Pasaba el cartero a diario como también lo hacía el afilador, que formaba parte de nuestro paisaje infantil. La musiquilla de la flauta del afilador era un alivio  en esos momentos de la mañana en que se nos hacían insoportables las lecciones del maestro. Lo escuchábamos silbar desde lejos, pregonando su llegada por las calles, invitándonos a fugarnos con la imaginación, a evadirnos de las interminables horas de la escuela.
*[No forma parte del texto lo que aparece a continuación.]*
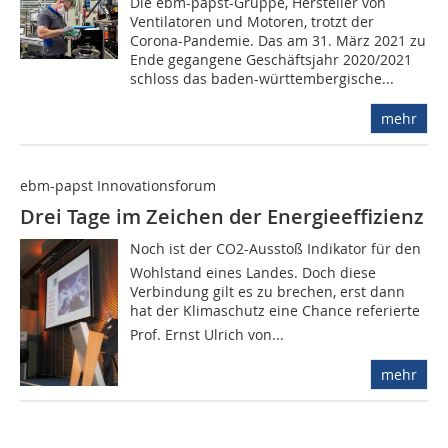
Die ebm-papst-Gruppe, Hersteller von
Ventilatoren und Motoren, trotzt der
Corona-Pandemie. Das am 31. März 2021 zu
Ende gegangene Geschäftsjahr 2020/2021
schloss das baden-württembergische...
mehr
ebm-papst Innovationsforum
Drei Tage im Zeichen der Energieeffizienz
Noch ist der CO2-Ausstoß Indikator für den
Wohlstand eines Landes. Doch diese
Verbindung gilt es zu brechen, erst dann
hat der Klimaschutz eine Chance referierte
Prof. Ernst Ulrich von...
mehr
Vimos pasar a los últimos afiladores de Almería por delante de nuestras casas, cuando las madres salían a la puerta  con su cargamento de cuchillos viejos y tijeras desvencijadas.

Aquella rutina de la rueda que no cesaba de dar vueltas, del  ruido del acero que en el roce con la piedra centelleaba llenando de chispas de fuego el aire, aquellos movimientos repetidos hasta la saciedad, eran un espectáculo para los niños, que seguíamos el rastro del afilador desde que a lo lejos escuchábamos su monótona musiquilla.
Pasaba el cartero con las alforjas cargadas, el afilador, el que iba arreglando las varillas de los paraguas y el que recogía la ropa usada, los cartones y los periódicos viejos. Pasaban las mujeres con  las cestas de pescado voceando la mercancía, pasaba la vida en todas sus formas antes de que las calles empezaran a quedarse vacías, antes de que los vecinos dejaran de serlo para convertirse en desconocidos.